◆ Given text:

# # #

On 19 January, 2024, Prof Moss from Johns Hopkins University delivered a seminar entitled ‘3D Spatial Tracking and Navigation by Echolocation in Bats’. The seminar reviewed a large body of research from her group studying echolocation abilities in big brown bats using behavioral and physiological techniques. Brown bats produce FM echo pulses with a harmonic frequency that sweeps from 60 kHz down to 20 kHz in just a few milliseconds. They use binaural cues to localize the echos from these pulses in the horizontal plane, spectral cues for determining direction in the vertical plane, and echo delay for range finding. They are able to time echo pulses with a few tens of microseconds accuracy, giving them distance information that is accurate to a few centimeters.
By studying bats hunting or prey tracking in a laboratory space equipped with microphone arrays and infrared cameras, Prof Moss’s team was able to reconstruct the sonar beams emitted by the bats during these behaviors. They were able to show that bats direct these beams predictively, anticipating where an insect may re-emerge when it disappears behind an occlusion. Bats also adjust their sonar beams during the final approach, making them shorter to enhance the gap between outgoing pulse and echo.
Recordings of multiunit activity in the inferior colliculus (IC) of these animals show that many neurons there are highly selective in their responses, responding only to sonar pulses but not time inverted copies, and they represent the timing of the pulses by very accurate and reproducible timing of the responses.

# # #

◆ Questions on the material:
**a.** Decide whether each statement below agrees with the summary of the bat echolocation seminar. Answer yes or no for each one, quoting the words of the summary that decide it: (i) Big brown bats use spectral cues to judge direction in the vertical plane. (ii) During the final approach, bats make their sonar beams longer. (iii) Many neurons in the inferior colliculus respond to time-inverted copies of sonar pulses as well as to the pulses themselves.
**b.** Extend the summary of the bat echolocation seminar, starting after its final sentence.

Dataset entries
# # #

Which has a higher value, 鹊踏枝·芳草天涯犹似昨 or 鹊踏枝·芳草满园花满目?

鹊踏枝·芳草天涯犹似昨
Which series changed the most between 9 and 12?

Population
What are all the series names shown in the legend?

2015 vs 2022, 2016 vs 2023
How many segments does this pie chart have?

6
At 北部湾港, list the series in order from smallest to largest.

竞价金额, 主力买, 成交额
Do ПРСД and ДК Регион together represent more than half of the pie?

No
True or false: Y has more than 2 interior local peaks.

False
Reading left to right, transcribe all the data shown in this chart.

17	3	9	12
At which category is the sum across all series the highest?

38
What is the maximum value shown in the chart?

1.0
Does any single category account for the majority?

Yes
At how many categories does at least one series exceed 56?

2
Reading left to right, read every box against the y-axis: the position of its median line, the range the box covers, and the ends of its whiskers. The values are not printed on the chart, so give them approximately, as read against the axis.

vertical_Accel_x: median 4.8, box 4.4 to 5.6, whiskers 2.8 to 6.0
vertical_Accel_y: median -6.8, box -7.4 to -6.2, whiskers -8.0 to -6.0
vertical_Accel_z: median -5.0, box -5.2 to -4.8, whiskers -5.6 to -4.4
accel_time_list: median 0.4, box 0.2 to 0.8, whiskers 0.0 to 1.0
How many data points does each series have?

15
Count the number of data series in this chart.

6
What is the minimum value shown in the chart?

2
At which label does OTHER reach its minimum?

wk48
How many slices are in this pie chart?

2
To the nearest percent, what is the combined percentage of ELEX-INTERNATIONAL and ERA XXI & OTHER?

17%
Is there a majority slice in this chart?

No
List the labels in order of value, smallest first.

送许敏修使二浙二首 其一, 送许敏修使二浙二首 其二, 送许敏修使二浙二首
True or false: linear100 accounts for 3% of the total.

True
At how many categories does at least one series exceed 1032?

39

# # #

◆ Answers by item number:
**a.**
(i) Yes: "spectral cues for determining direction in the vertical plane."
(ii) No: "making them shorter to enhance the gap between outgoing pulse and echo."
(iii) No: "responding only to sonar pulses but not time inverted copies."

**b.**
To demonstrate a causal relationship between IC responses and successful echolocation behavior, Prof Moss’s team started using designer receptors (DREADDs) which are transfected into IC neurons to allow a temporary, reversible deactivation of those neurons. Curiously, the effects observed in preliminary results were more modest than one might think, given the pivotal role the IC is thought to play in auditory processing in mammals. DREADD-mediated deactivation of IC appeared to lower the animal’s auditory sensitivity by only a handful of decibels, and animals appeared to compensate for this by making their pulses slightly longer, increasing the amount of acoustic energy available. It seems likely that the technique may need further refinement, as it currently probably provides only a partial block of IC activity, but once optimized this approach should be very promising, given that it is possible to target different neuron types by choosing appropriate promoters, and dissect their respective contributions to a highly complex sensorimotor behavior.
Overall Prof Moss’s presentation was very inspiring, showcasing how combining a wide range of techniques from bioacoustics to molecular biology can provide deep insights into seemingly miraculous sensory abilities, such as that of bats to navigate and hunt by flight in complete darkness, relying solely on their ultrasonic hearing.